Obviously, we had concerns. We expressed concerns over marital status, siblings, freedom of conscience for people, and children. The step we took was done from our own genuine beliefs and we acted in accordance with those beliefs. People may criticise us for it and obviously we are getting messages from people who disagree and those who agree.It gave rise to a debate on issues of real importance as to the core values we have in our republic.

I recognise that this is a very important day for those in the gay community who are in same-sex relationships. I know that the rights and entitlements which you will gain will give them opportunities in life when they commit to each other which I know they will value. While I have taken an opposing view on certain aspects of the Bill, I wish them everything I would wish for myself and my family.

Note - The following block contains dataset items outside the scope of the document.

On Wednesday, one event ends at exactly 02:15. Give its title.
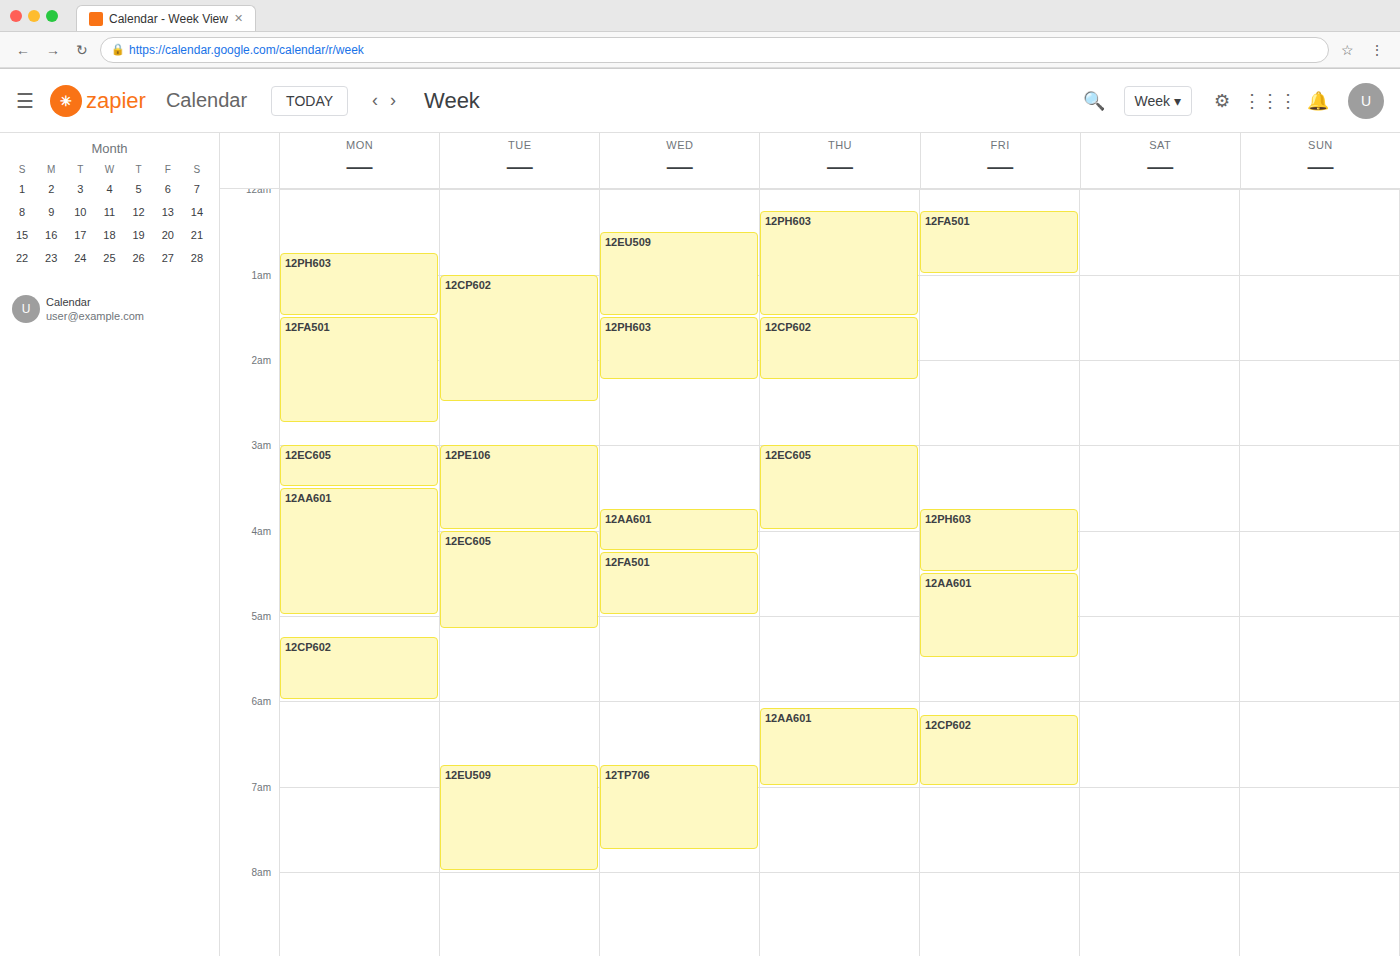
"12PH603"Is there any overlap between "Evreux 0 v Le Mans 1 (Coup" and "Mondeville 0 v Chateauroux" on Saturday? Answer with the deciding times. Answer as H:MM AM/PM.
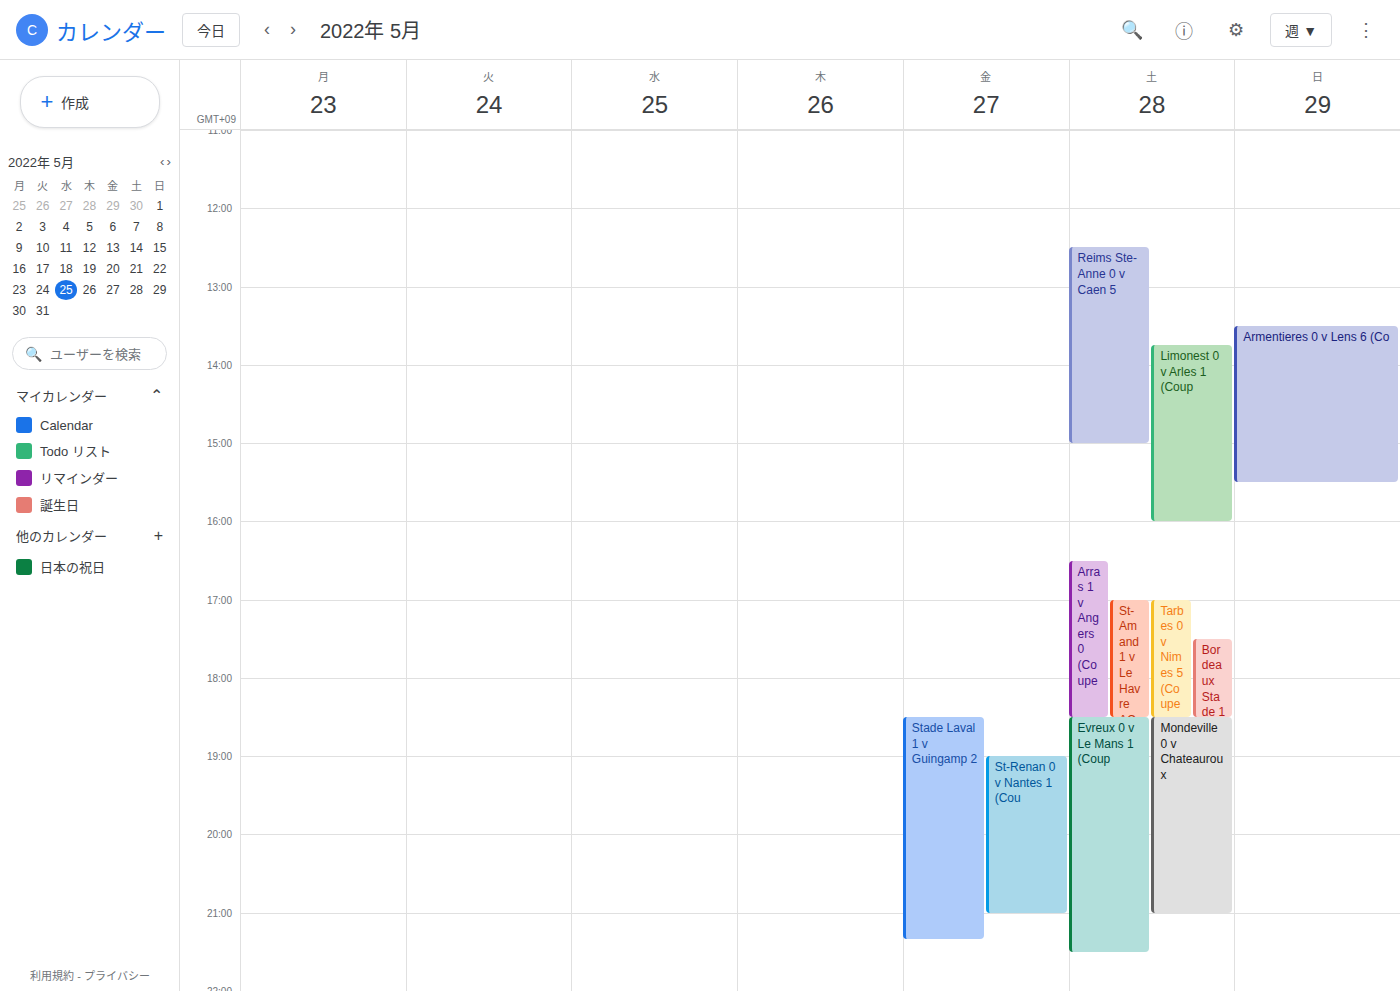
"Evreux 0 v Le Mans 1 (Coup" starts at 6:30 PM, before "Mondeville 0 v Chateauroux" ends at 9:00 PM -- they overlap."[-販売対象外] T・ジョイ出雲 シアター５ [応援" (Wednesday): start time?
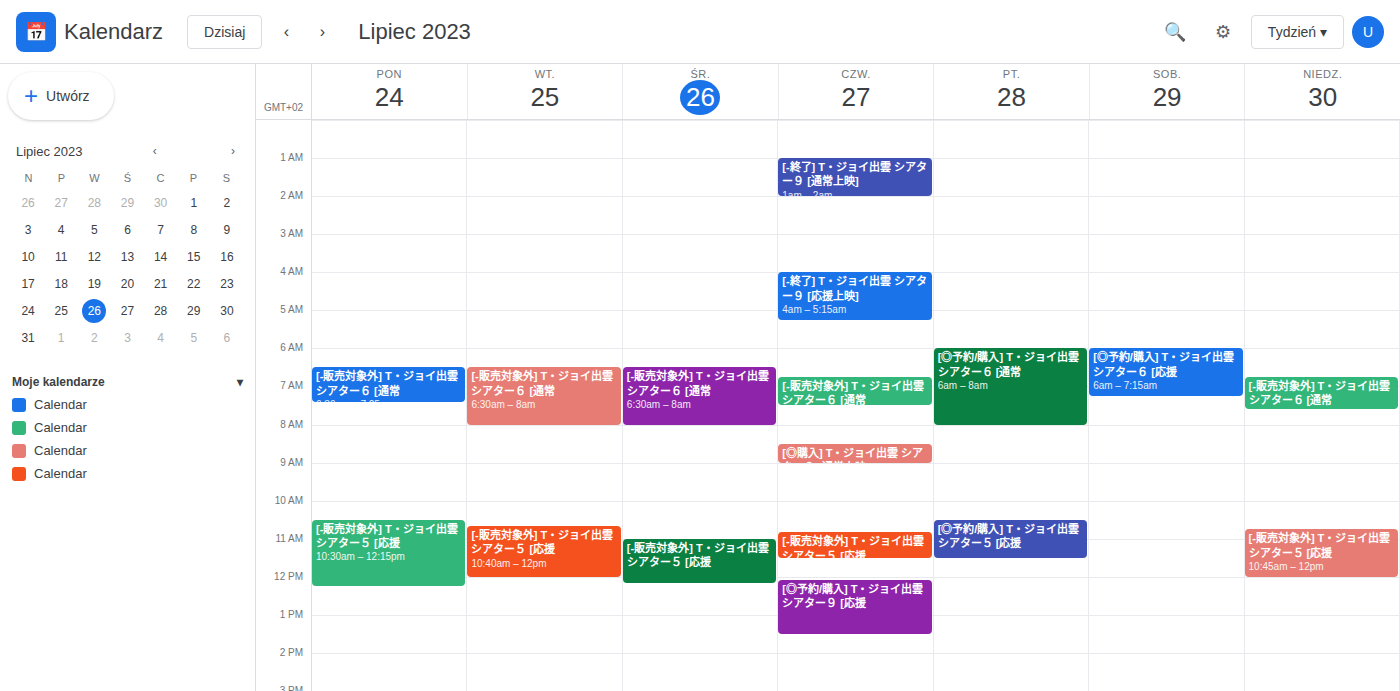
11:00 AMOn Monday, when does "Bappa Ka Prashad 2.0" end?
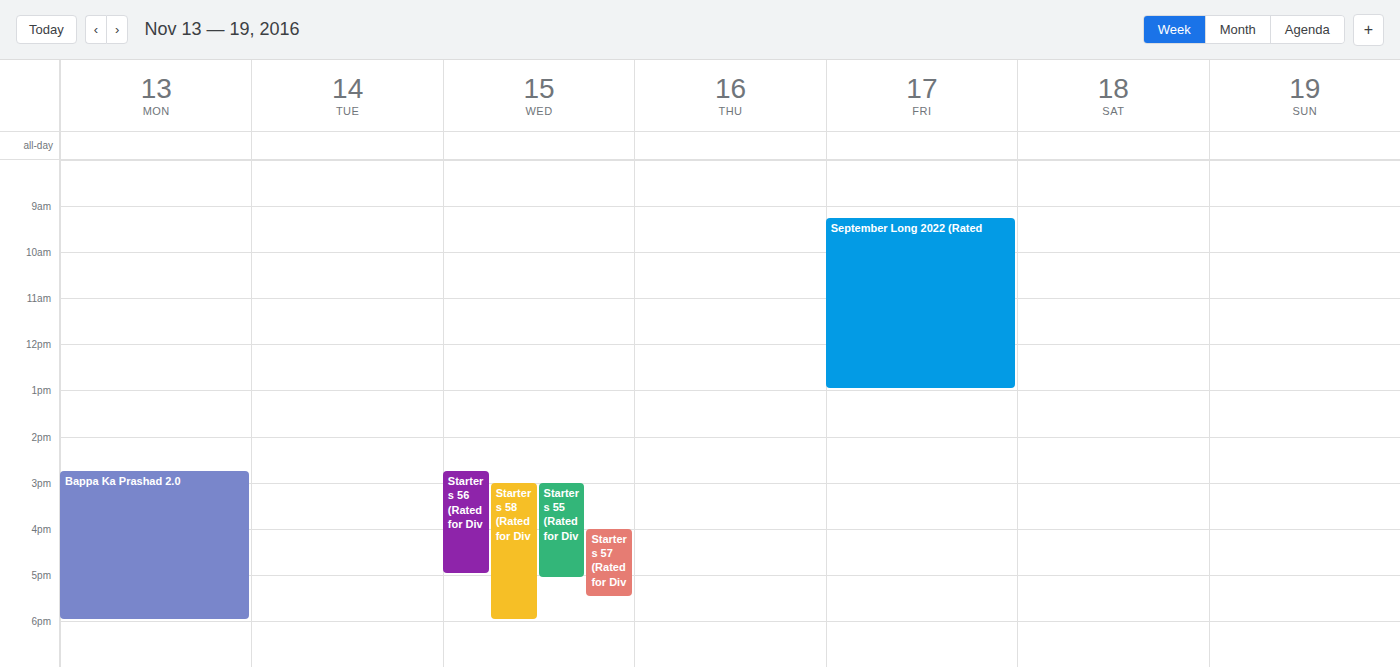
6:00 PMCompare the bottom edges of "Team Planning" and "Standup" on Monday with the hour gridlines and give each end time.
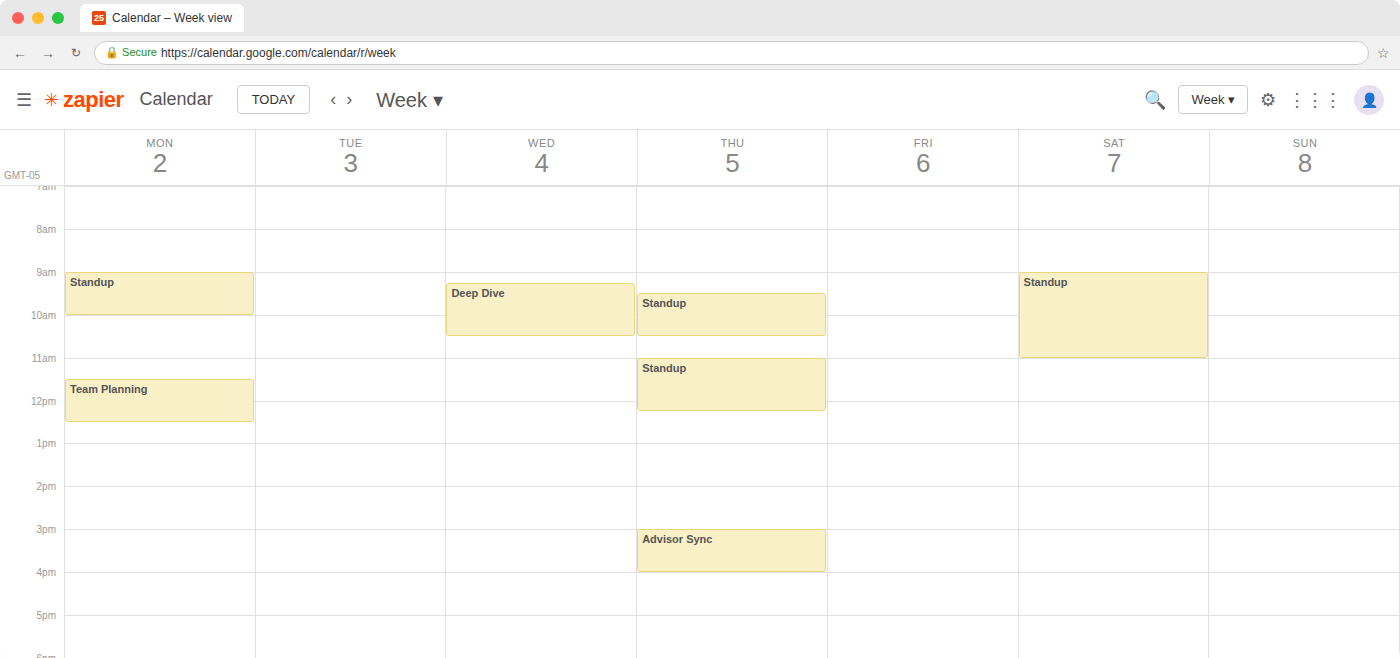
"Team Planning": 12:30 PM, halfway between the 12 PM and 1 PM lines. "Standup": 10:00 AM, exactly on the 10 AM line.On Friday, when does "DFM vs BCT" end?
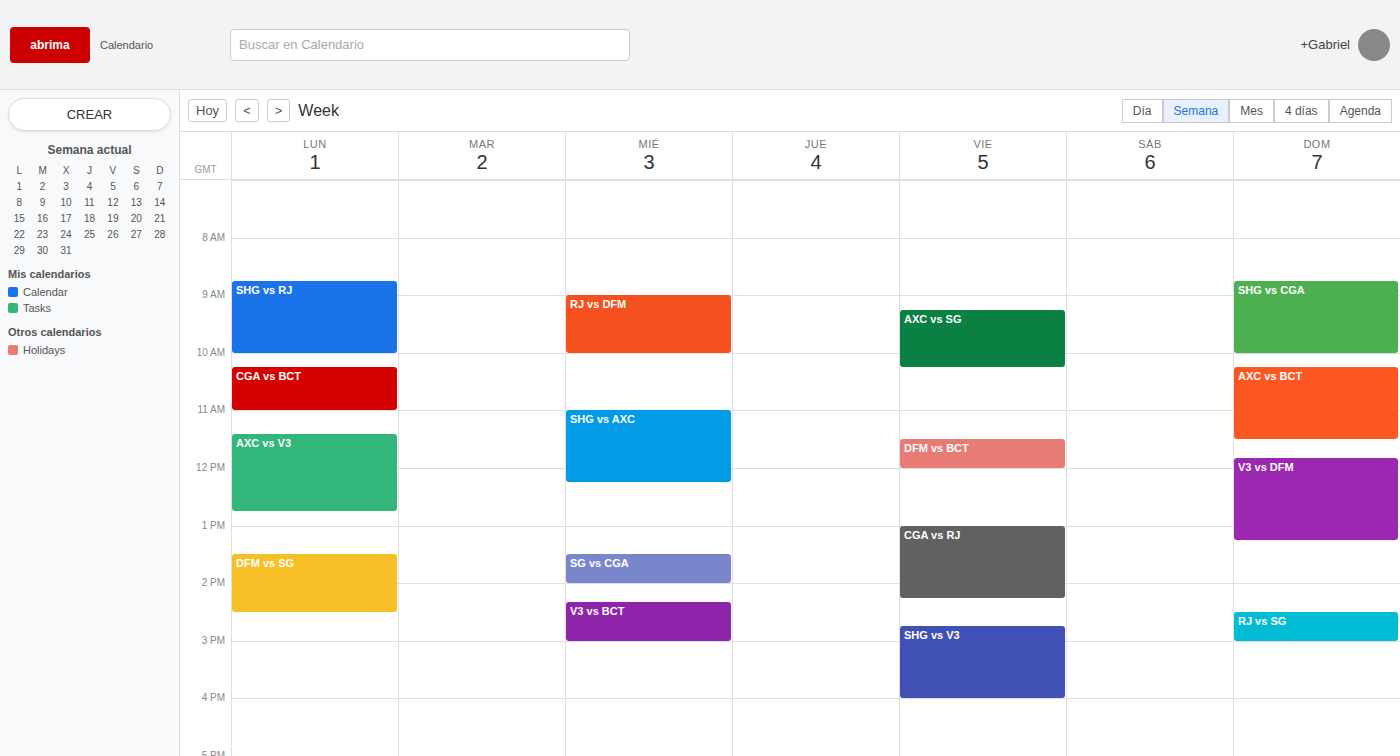
12:00 PMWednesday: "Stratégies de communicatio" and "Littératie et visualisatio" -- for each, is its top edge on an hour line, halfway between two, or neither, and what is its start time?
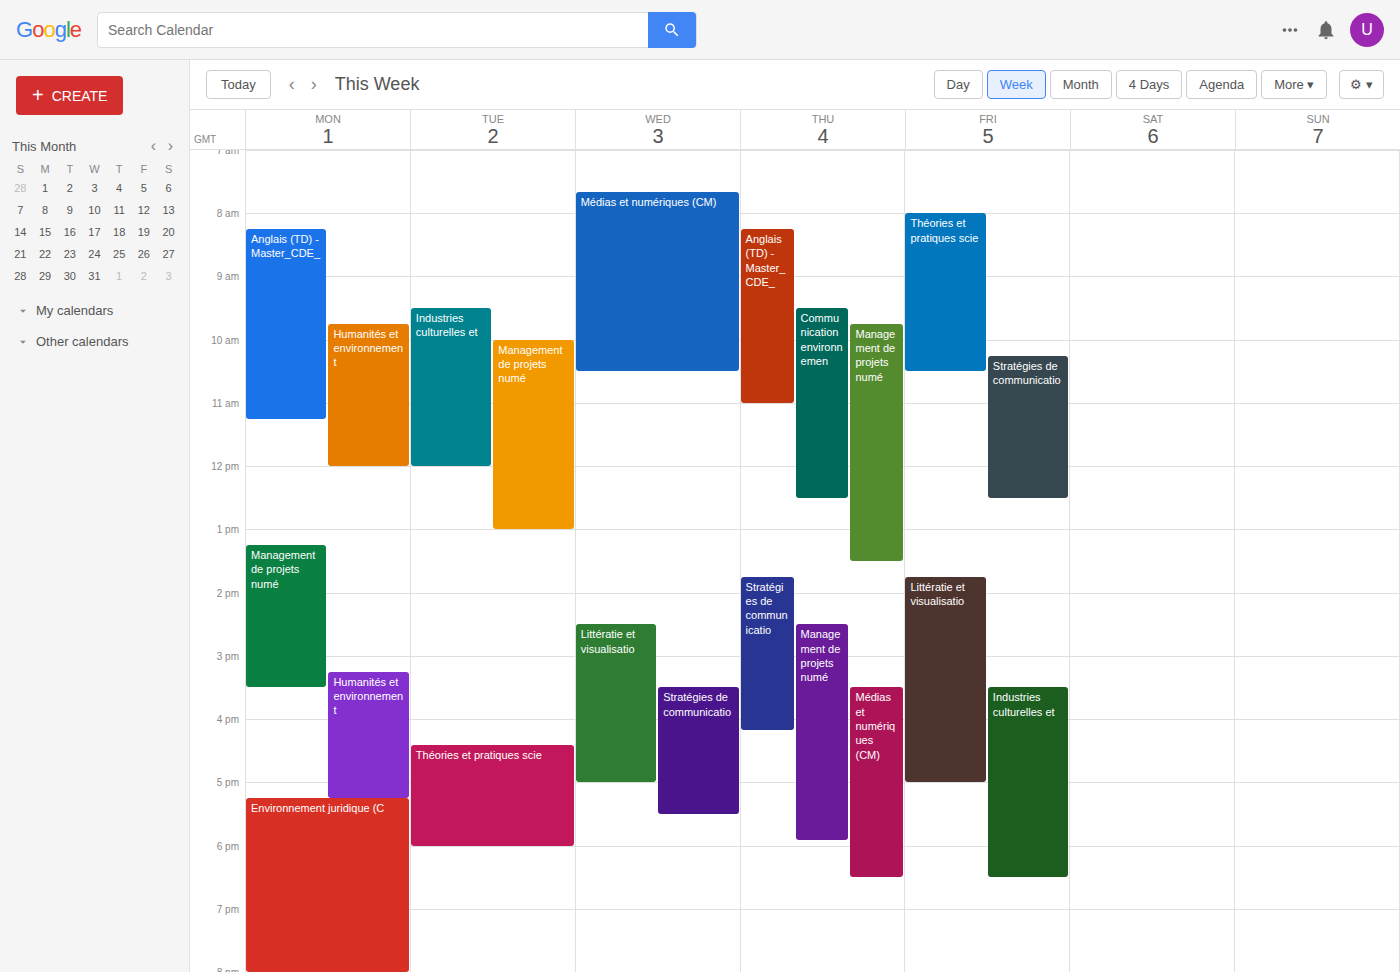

I thank the Minister and his officials who have been very helpful to us, as the three of us would acknowledge. We went through the Bill microscopically with the Minister. We might not have agreed on everything, but we have been friends for a long time and agreed a long time ago that our differences on the Bill would not cause a breach. I know he is anxious to get away and where he is going.

If I might just——

I am sorry; I allowed one person from the group which was opposed to the Bill to speak. I have given most an opportunity to speak.

On a point of order, this is an historic day. As the sole representative of Sinn Féin in the House, I would have liked to have had an opportunity to express my appreciation.

I understand that. I assumed the Senator was part of the Independent group of Senators.

I am not a member of any grouping.

I understood the Senator was part of the Independent group.

He is with Sinn Féin.

I am not part of any grouping. I will be very brief. On behalf of my party, I thank the Minister for being here throughout Committee Stage to assist us during the debate which was historic. This is an emotional day for those who have campaigned long and hard. I have outlined my party's position on the Bill which does not go far enough. However, I recognise the rights it confers on the gay, lesbian and bisexual community. Whoever the Bill belonged to, be it Fianna Fáil, Fine Gael, the Green Party or Independent Members, the reality is that as soon as the President puts her signature to it, it will be the people's.

This is a great day on which to rejoice. I am glad to be voting the Bill through the Seanad. Only a very small minority has opposed it.